Pawai atau arak-arakan para atlet Indonesia yang digunakan mentas dalam Olimpiade Paris 2024 akan datang segera dilakukan, Kamis (15/8/2024) pagi WIB. Persiapan pun mulai terlihat pada Kantor Kementerian Pemuda lalu Olahrga (Kemenpora) RI, yang menjadi titik awal keberangkatan.
Pawai para Olimpian Paris 2024 ini dijadwalkan dimulai pada pukul 07.00 WIB. Dari pantauan dari Kantor Kemenpora, pihak-pihak terkait telah mulai melakukan persiapan sejak pukl 06.25.
Sejumlah pihak keamanan dari kepolisian pun sudah ada berjaga pada halaman Kantor Kemenpora. Mereka akan segera mengawal bus rombongan pawai dengan motor kemudian juga mobil patwal.

Bus Transjakarta yang mana mempunyai desain tanpa atap pun telah berada dalam Jalan Gerbang Pemuda, tepat di dalam depan Kantor Kemenpora, untuk menyebabkan 29 atlet juga sebagian ofisial yang mana terlibat di rombongan. Bus berwarna putih itu juga bergambar sosok para Olimpian Indonesia yang dimaksud mentas di area Paris 2024.

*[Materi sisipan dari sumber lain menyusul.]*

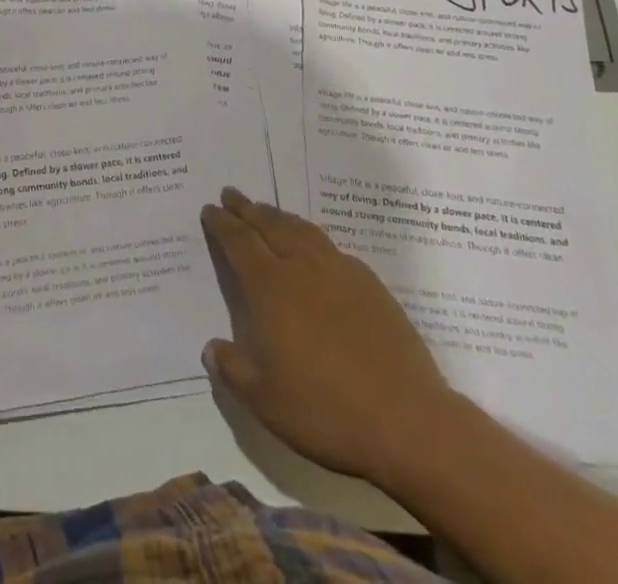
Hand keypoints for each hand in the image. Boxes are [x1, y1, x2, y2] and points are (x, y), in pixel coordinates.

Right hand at [200, 187, 456, 488]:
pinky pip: (331, 248)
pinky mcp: (371, 285)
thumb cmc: (325, 410)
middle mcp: (302, 268)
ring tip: (267, 211)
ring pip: (302, 230)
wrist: (407, 422)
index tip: (210, 208)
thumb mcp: (264, 400)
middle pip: (269, 225)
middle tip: (232, 194)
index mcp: (271, 288)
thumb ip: (233, 369)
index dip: (222, 223)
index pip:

Sementara kondisi lalu lintas di area Jalan Gerbang Pemuda terpantau masih lancar. Belum ada kumpulan warga atau rakyat yang mana ingin menyaksikan arak-arakan itu.
Rombongan pawai ini sendiri rencananya akan segera berangkat dari Kantor Kemenpora menuju Istana Negara Kepresidenan. Mereka akan melawati Simpang Susun Semanggi ke arah Bundaran HI untuk menuju ke sana.
Nantinya mereka akan disambut dalam Istana Negara Kepresidenan juga bertemu dengan Presiden Joko Widodo. Kemudian,mereka direncanakan akan segera menerima bonus dari pemerintah secara simbolis.
Sebagaimana diketahui, semua atlet yang mewakili Indonesia dalam Olimpiade Paris 2024 akan segera diguyur bonus dari pemerintah pusat. Untuk peraih medali emas, yakni Veddriq Leonardo dan juga Rizki Juniansyah mendapat uang sebesar Rp6 miliar.
Sementara pembimbing yang mana membantu atletnya meraih emas diganjar bonus sebesar Rp2,75 miliar. Sedangkan atlet yang dimaksud meraih medali perunggu, Gregoria Mariska Tunjung, mendapat Rp1,65 miliar serta pelatihnya memperoleh Rp675 juta.
Selain para peraih medali, Menpora Dito Ariotedjo, juga menegaskan para atlet lainnya akan mendapat bonus. Namun, jumlahnya tak disebutkan.